Our Supreme Court, with regard to the claim of ineffectiveness when advanced by counsel who is alleged to have been ineffective, has said:
"While this Court will entertain a claim of ineffective assistance of counsel on appeal by the same attorney who served as trial counsel if reversible error is apparent on
[ 295 Pa. Super. Page 522]
the record before us, we will not reject such a claim without a remand for appointment of new counsel." (Emphasis added) Commonwealth v. Fox, supra, 476 Pa. at 479, 383 A.2d at 201.

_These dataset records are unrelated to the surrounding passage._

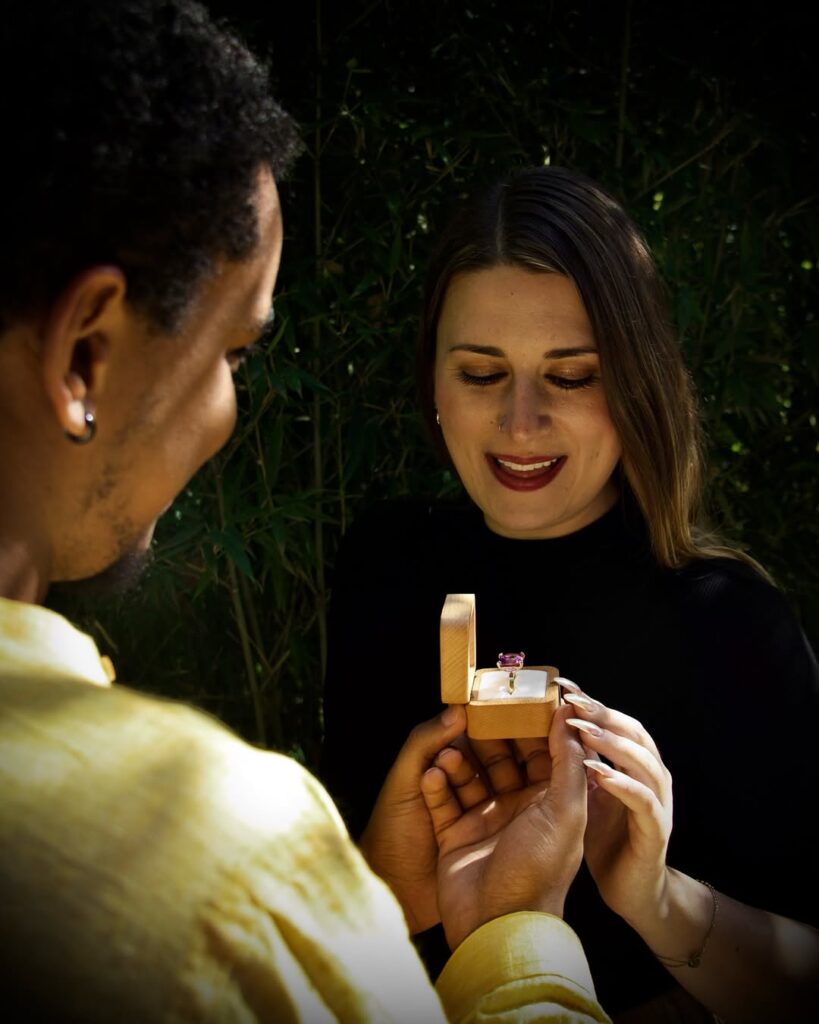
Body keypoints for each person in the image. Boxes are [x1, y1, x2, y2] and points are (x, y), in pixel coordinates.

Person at [0, 2, 616, 1020]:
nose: (520, 420)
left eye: (572, 373)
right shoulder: (216, 855)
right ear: (84, 356)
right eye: (234, 353)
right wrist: (513, 933)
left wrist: (358, 905)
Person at [320, 165, 819, 1022]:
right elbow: (333, 956)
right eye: (481, 374)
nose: (520, 423)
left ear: (636, 383)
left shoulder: (733, 623)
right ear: (432, 384)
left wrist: (655, 898)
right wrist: (394, 877)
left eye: (572, 376)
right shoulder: (383, 563)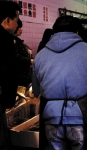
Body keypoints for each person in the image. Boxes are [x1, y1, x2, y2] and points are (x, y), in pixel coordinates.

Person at [32, 15, 87, 150]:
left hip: (50, 117)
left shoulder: (40, 55)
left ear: (54, 31)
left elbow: (36, 91)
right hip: (81, 117)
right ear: (77, 32)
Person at [0, 1, 20, 150]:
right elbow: (8, 72)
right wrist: (8, 100)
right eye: (16, 20)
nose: (17, 23)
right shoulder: (5, 39)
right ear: (7, 20)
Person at [14, 18, 33, 88]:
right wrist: (29, 61)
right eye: (19, 27)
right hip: (19, 77)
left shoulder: (19, 41)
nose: (21, 29)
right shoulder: (13, 42)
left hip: (24, 76)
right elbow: (16, 57)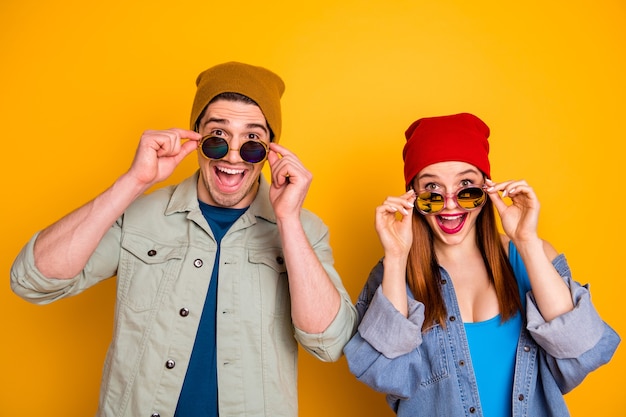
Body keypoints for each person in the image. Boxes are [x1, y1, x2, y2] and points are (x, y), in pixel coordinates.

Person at [11, 61, 357, 417]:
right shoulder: (140, 216)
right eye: (217, 137)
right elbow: (33, 281)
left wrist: (287, 221)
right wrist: (134, 182)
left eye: (252, 141)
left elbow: (329, 343)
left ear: (273, 152)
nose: (234, 155)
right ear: (195, 139)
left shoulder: (304, 230)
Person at [343, 113, 620, 417]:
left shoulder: (529, 254)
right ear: (412, 198)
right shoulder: (394, 274)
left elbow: (582, 348)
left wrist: (526, 241)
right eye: (432, 191)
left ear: (487, 190)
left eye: (466, 186)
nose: (450, 203)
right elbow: (384, 373)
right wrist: (396, 257)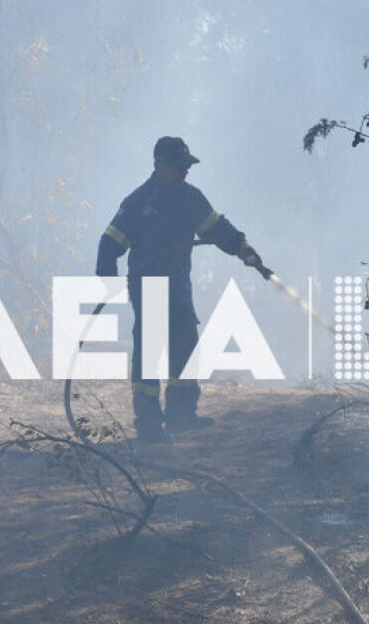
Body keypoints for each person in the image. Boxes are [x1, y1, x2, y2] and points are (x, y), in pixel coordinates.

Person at [96, 136, 263, 441]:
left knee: (185, 346)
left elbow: (216, 229)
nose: (185, 172)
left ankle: (182, 416)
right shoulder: (138, 203)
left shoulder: (191, 198)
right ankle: (148, 424)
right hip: (147, 288)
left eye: (186, 167)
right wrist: (108, 277)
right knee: (150, 354)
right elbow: (110, 242)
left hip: (178, 286)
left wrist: (242, 247)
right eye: (179, 166)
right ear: (160, 166)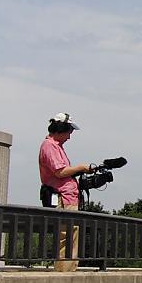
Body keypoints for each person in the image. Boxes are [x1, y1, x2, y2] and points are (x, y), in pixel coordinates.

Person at [38, 112, 90, 272]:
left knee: (71, 236)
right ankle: (64, 273)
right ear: (61, 129)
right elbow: (59, 172)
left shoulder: (55, 147)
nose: (69, 137)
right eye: (69, 132)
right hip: (62, 197)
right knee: (66, 237)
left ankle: (69, 270)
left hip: (68, 197)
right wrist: (81, 168)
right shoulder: (50, 146)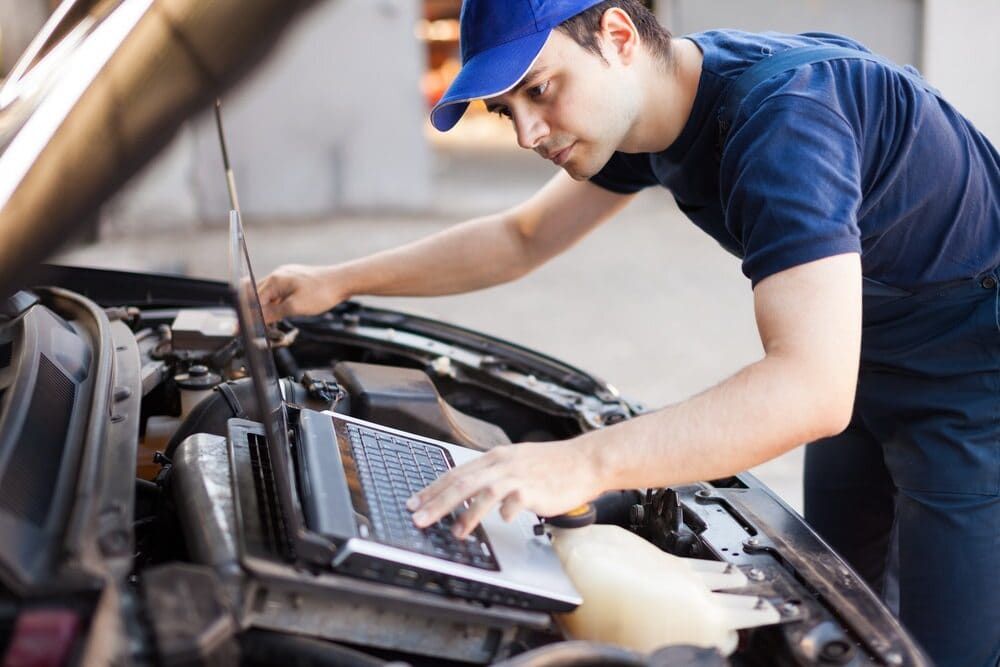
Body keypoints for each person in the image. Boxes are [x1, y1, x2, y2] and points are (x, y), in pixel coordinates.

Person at [258, 1, 1000, 664]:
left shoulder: (783, 123)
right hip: (863, 348)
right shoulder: (654, 108)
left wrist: (582, 463)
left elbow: (809, 387)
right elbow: (521, 236)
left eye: (540, 89)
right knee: (842, 612)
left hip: (972, 378)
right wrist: (341, 278)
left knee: (939, 647)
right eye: (504, 109)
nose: (526, 132)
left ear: (616, 34)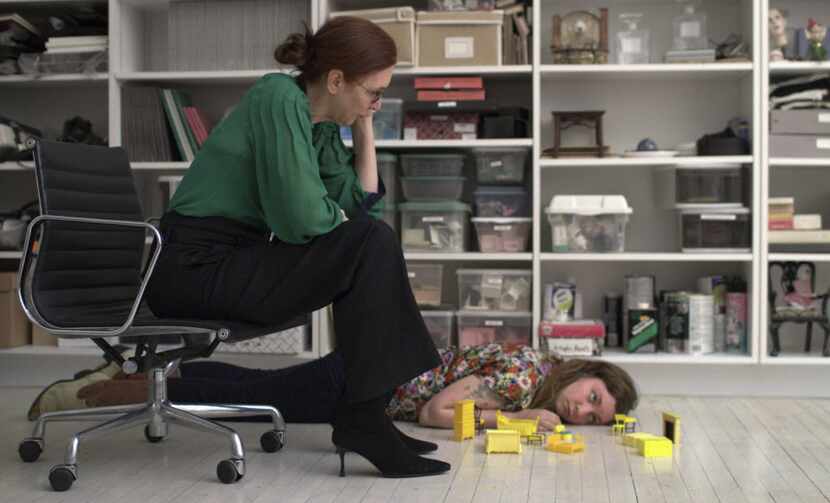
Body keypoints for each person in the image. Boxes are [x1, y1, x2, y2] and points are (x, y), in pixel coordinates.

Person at [138, 17, 450, 479]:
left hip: (237, 259)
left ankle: (367, 414)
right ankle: (364, 417)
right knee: (368, 243)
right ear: (337, 79)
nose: (378, 103)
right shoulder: (278, 97)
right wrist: (342, 223)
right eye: (373, 93)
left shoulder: (319, 126)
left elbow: (361, 207)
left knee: (370, 239)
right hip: (193, 265)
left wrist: (364, 123)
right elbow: (301, 217)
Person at [32, 343, 639, 435]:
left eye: (594, 416)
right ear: (583, 373)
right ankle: (89, 395)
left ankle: (149, 373)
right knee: (253, 405)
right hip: (367, 382)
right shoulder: (522, 380)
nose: (581, 411)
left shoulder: (533, 370)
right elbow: (435, 413)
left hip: (371, 370)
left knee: (258, 388)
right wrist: (520, 423)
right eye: (591, 396)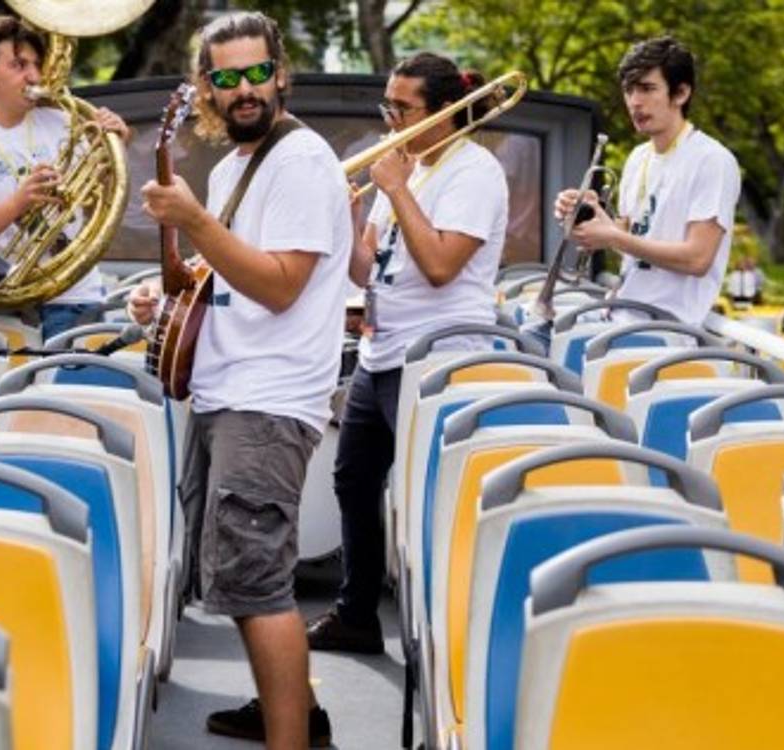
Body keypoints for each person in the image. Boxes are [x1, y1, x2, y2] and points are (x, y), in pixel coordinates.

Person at [127, 11, 351, 748]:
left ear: (281, 74)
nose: (246, 88)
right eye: (226, 78)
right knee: (245, 584)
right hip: (230, 394)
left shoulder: (302, 162)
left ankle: (292, 737)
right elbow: (223, 276)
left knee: (259, 590)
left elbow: (282, 285)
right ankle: (281, 710)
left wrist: (192, 223)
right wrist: (166, 294)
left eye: (258, 72)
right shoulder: (232, 168)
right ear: (206, 88)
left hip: (268, 400)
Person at [306, 54, 509, 655]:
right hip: (384, 351)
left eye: (402, 109)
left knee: (429, 496)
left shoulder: (475, 171)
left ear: (443, 111)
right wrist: (347, 214)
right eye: (386, 106)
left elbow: (443, 266)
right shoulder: (407, 167)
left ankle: (447, 633)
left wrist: (397, 189)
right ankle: (357, 613)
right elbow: (367, 268)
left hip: (440, 355)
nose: (389, 121)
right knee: (353, 479)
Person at [0, 16, 130, 342]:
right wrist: (17, 204)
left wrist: (115, 147)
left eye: (35, 64)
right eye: (18, 65)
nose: (33, 75)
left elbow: (100, 198)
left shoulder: (64, 121)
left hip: (77, 299)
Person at [555, 36, 741, 326]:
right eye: (629, 89)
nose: (634, 101)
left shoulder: (712, 160)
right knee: (529, 321)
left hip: (666, 330)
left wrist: (613, 236)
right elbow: (630, 242)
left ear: (680, 93)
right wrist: (593, 217)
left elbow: (697, 259)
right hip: (620, 313)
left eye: (646, 88)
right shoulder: (638, 157)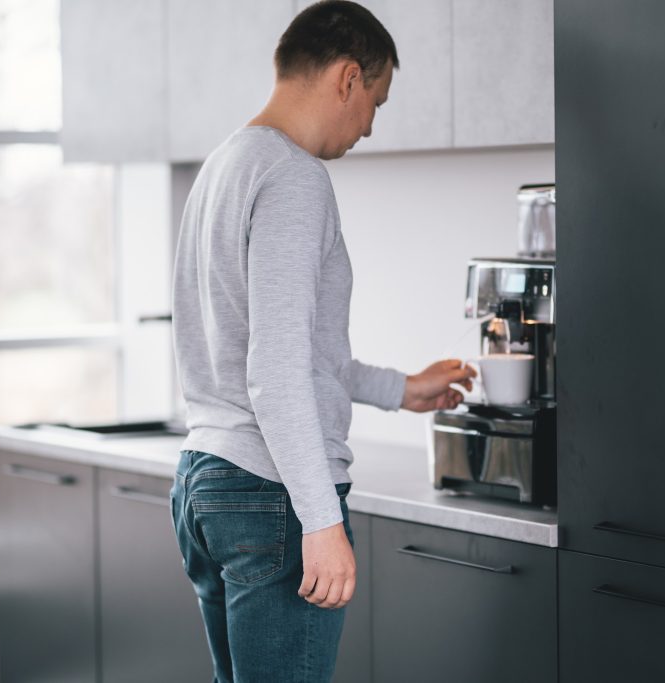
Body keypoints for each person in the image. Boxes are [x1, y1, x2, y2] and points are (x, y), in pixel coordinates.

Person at [169, 2, 475, 681]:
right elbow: (274, 372)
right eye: (376, 101)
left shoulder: (223, 166)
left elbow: (304, 356)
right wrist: (320, 521)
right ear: (347, 78)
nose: (369, 125)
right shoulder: (294, 177)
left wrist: (402, 388)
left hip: (206, 481)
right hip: (270, 489)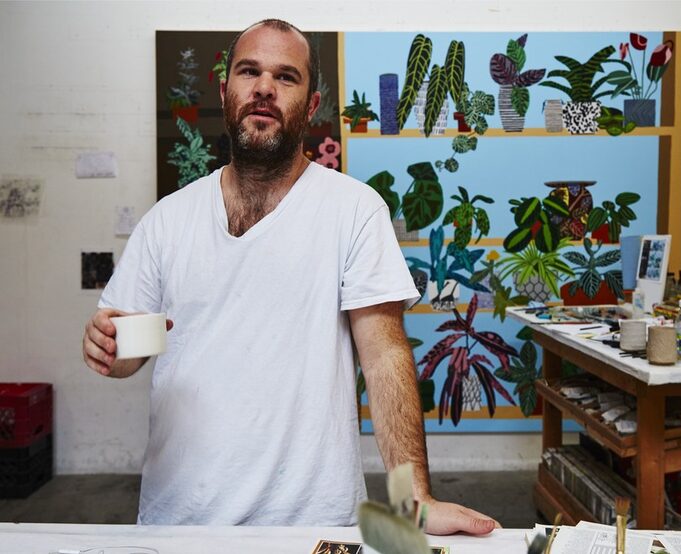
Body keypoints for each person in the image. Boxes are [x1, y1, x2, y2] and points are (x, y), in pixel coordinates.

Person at [81, 19, 499, 535]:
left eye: (285, 77)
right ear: (225, 89)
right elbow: (132, 348)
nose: (263, 88)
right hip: (179, 524)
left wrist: (412, 500)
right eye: (249, 71)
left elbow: (385, 355)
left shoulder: (354, 211)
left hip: (312, 524)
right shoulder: (168, 220)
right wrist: (109, 346)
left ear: (313, 103)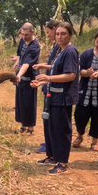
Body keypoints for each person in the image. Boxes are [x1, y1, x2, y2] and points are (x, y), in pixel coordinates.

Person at [34, 22, 79, 174]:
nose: (59, 37)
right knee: (53, 129)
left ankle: (63, 163)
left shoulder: (71, 51)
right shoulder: (60, 50)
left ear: (70, 35)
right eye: (58, 34)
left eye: (63, 34)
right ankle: (54, 157)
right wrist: (42, 80)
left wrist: (49, 79)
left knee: (62, 130)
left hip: (63, 98)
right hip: (54, 96)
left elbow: (70, 75)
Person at [73, 30, 98, 150]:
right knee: (80, 115)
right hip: (85, 92)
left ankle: (94, 141)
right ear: (94, 41)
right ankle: (79, 136)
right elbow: (79, 71)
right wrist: (87, 73)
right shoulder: (86, 54)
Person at [32, 20, 60, 154]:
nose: (47, 36)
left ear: (54, 29)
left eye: (48, 33)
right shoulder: (55, 46)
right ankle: (48, 143)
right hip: (49, 85)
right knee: (46, 118)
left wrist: (43, 66)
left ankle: (52, 146)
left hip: (55, 88)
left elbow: (59, 68)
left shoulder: (63, 48)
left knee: (51, 120)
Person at [13, 22, 40, 135]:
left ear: (32, 32)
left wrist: (19, 74)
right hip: (21, 78)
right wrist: (16, 63)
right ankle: (23, 126)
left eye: (26, 35)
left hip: (30, 79)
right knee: (20, 103)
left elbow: (27, 64)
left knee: (29, 104)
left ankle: (31, 128)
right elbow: (20, 56)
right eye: (22, 34)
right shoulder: (22, 41)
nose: (24, 37)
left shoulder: (35, 46)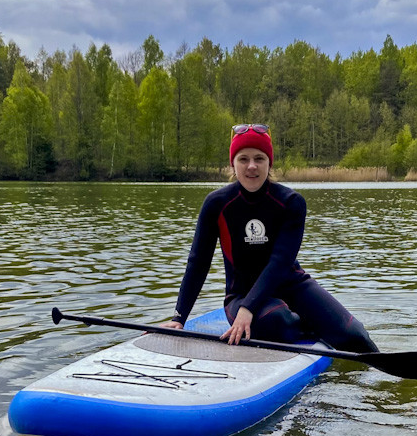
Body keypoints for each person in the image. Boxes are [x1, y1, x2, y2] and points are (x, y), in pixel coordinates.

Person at [161, 123, 378, 353]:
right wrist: (179, 317)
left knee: (355, 336)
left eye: (259, 158)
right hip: (240, 293)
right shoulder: (217, 204)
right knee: (277, 322)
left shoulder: (291, 202)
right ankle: (308, 325)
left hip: (292, 286)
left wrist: (249, 309)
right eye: (243, 159)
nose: (252, 166)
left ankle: (321, 327)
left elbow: (280, 262)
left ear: (269, 162)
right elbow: (198, 263)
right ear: (232, 163)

Applying the Fox analysis, we cannot say reversible error is apparent in the present record. See, e.g., Commonwealth v. Miller, 495 Pa. 177, 433 A.2d 1 (1981); Commonwealth v. Weiss, 289 Pa. Super. 9, 432 A.2d 1020 (1981). Accordingly, we remand to the trial court to permit appellant, if he desires, to select new counsel, not associated with appellate counsel, to represent him on the issue of ineffectiveness of appellate counsel and any other issue properly preserved for appellate review.*fn6 Commonwealth v. Patrick, 477 Pa. 284, 383 A.2d 935 (1978); Commonwealth v. Fox, supra. If eligible, appellant may instead request the court to appoint new counsel for this purpose.
Order reversed and the case is remanded for proceedings consistent with this Opinion.